In the competition, each team chooses at least eight of 13 possible locations for its forecasts and spends two weeks on each of its sites. Teams are ranked on the basis of how closely their estimates match the actual weather in the chosen locations. The winner receives a plaque and, more important, bragging rights.
Course Materials Go Live
OpenCourseWare unveiled its pilot Web site without fanfare last September, but during its first week live, users from 177 countries and every continent, including Antarctica, visited the site. Thousands of e-mails praised the online course materials, which were assembled from 32 classes in 17 academic departments and the Sloan School of Management. By the end of the first month, the site (ocw.mit.edu) had logged 39 million hits-45 percent originated in the United States, and 26 percent could be traced to other countries.

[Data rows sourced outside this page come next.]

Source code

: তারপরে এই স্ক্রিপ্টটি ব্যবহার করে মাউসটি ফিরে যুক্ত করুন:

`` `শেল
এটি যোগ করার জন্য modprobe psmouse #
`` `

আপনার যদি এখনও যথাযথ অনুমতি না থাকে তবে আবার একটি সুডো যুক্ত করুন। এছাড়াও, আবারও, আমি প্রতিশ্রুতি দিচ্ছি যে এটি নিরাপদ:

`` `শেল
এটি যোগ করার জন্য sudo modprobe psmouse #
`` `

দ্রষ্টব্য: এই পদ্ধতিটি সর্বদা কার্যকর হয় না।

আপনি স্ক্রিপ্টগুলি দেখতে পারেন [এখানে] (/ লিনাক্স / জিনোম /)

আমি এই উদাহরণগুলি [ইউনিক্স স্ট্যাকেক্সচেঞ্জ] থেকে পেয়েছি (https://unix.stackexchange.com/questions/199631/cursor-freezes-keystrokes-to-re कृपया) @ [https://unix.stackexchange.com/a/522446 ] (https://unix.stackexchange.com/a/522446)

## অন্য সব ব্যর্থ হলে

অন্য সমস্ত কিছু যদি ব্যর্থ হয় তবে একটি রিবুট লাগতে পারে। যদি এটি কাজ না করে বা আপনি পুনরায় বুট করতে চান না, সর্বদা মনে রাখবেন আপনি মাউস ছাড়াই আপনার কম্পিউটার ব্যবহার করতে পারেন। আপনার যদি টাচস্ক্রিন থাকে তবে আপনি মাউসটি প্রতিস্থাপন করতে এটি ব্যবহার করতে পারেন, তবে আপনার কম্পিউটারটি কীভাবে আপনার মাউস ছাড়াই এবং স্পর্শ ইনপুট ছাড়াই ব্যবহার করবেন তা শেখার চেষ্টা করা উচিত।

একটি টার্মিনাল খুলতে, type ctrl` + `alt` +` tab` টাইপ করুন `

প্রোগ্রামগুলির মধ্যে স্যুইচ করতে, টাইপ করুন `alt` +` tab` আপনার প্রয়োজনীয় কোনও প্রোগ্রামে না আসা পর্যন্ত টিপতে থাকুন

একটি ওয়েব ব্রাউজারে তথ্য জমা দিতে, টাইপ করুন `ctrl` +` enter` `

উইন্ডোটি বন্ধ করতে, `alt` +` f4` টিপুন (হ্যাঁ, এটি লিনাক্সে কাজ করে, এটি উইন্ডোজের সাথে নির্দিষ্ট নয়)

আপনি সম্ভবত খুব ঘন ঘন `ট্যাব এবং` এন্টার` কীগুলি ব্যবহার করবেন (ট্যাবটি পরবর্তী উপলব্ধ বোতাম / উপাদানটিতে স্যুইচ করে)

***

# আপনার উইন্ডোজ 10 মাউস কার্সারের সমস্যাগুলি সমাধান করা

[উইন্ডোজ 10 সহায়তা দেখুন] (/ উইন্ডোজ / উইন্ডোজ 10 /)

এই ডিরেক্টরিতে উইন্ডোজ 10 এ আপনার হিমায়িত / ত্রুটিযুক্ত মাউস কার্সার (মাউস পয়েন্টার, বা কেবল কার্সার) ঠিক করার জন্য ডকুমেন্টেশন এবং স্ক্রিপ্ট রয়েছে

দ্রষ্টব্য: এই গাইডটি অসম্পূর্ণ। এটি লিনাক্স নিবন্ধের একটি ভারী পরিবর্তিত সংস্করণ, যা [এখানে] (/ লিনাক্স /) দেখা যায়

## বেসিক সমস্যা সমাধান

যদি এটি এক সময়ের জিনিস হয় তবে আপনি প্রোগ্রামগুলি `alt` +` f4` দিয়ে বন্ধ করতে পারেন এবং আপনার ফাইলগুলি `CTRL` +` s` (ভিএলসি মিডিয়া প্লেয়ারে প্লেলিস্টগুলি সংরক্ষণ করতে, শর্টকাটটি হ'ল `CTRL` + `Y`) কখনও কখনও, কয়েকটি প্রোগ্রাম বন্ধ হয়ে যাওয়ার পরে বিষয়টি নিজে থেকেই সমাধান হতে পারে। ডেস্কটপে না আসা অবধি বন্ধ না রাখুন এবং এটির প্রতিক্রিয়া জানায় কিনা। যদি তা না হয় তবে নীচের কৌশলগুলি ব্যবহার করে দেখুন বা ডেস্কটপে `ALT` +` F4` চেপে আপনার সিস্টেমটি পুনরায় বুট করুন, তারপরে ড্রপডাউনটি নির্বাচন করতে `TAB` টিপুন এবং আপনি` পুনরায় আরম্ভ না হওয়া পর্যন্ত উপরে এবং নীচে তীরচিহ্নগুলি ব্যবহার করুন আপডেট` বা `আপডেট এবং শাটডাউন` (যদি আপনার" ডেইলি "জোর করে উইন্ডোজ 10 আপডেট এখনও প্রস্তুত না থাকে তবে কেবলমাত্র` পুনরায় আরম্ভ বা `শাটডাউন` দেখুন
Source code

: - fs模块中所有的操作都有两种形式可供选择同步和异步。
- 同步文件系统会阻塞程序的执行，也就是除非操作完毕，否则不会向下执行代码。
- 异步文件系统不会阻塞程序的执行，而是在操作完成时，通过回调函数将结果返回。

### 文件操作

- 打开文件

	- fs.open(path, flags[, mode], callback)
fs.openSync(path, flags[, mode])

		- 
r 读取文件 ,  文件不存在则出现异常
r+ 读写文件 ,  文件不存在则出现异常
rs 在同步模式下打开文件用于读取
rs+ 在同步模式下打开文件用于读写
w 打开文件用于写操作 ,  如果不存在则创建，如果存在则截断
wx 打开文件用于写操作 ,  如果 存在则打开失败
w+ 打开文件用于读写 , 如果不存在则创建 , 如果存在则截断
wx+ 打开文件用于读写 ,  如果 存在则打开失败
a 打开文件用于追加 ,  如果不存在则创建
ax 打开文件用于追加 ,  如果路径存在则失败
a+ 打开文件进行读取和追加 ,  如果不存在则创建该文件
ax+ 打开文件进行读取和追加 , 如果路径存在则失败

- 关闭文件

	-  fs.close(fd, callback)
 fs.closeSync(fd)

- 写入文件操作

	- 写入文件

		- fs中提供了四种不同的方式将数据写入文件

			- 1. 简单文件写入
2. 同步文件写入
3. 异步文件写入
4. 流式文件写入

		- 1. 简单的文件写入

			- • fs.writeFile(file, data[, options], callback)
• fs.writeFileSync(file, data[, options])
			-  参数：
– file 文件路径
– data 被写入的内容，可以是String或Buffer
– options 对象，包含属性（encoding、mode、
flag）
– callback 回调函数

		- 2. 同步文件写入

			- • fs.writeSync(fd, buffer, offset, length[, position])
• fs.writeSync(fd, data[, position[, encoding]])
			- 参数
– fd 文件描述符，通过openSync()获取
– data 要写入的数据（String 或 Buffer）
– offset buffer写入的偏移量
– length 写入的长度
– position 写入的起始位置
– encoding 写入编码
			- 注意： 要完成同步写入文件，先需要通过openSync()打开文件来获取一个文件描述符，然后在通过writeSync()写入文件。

“People are excited about the depth and breadth and quality of the material,” says Anne Margulies, executive director of OpenCourseWare. Although she cautions that the project is still in the discovery phase and that there is yet much to learn about making course information available on the Internet, the site has been hailed by users as “the big bang of the knowledge universe” and the “eighth wonder of the world.”
Aiming ultimately to have materials from all MIT undergraduate and graduate courses online, the project’s directors hope the initiative will have 100 percent faculty participation by 2007. By next fall the materials from hundreds of classes will be available for the site’s official launch.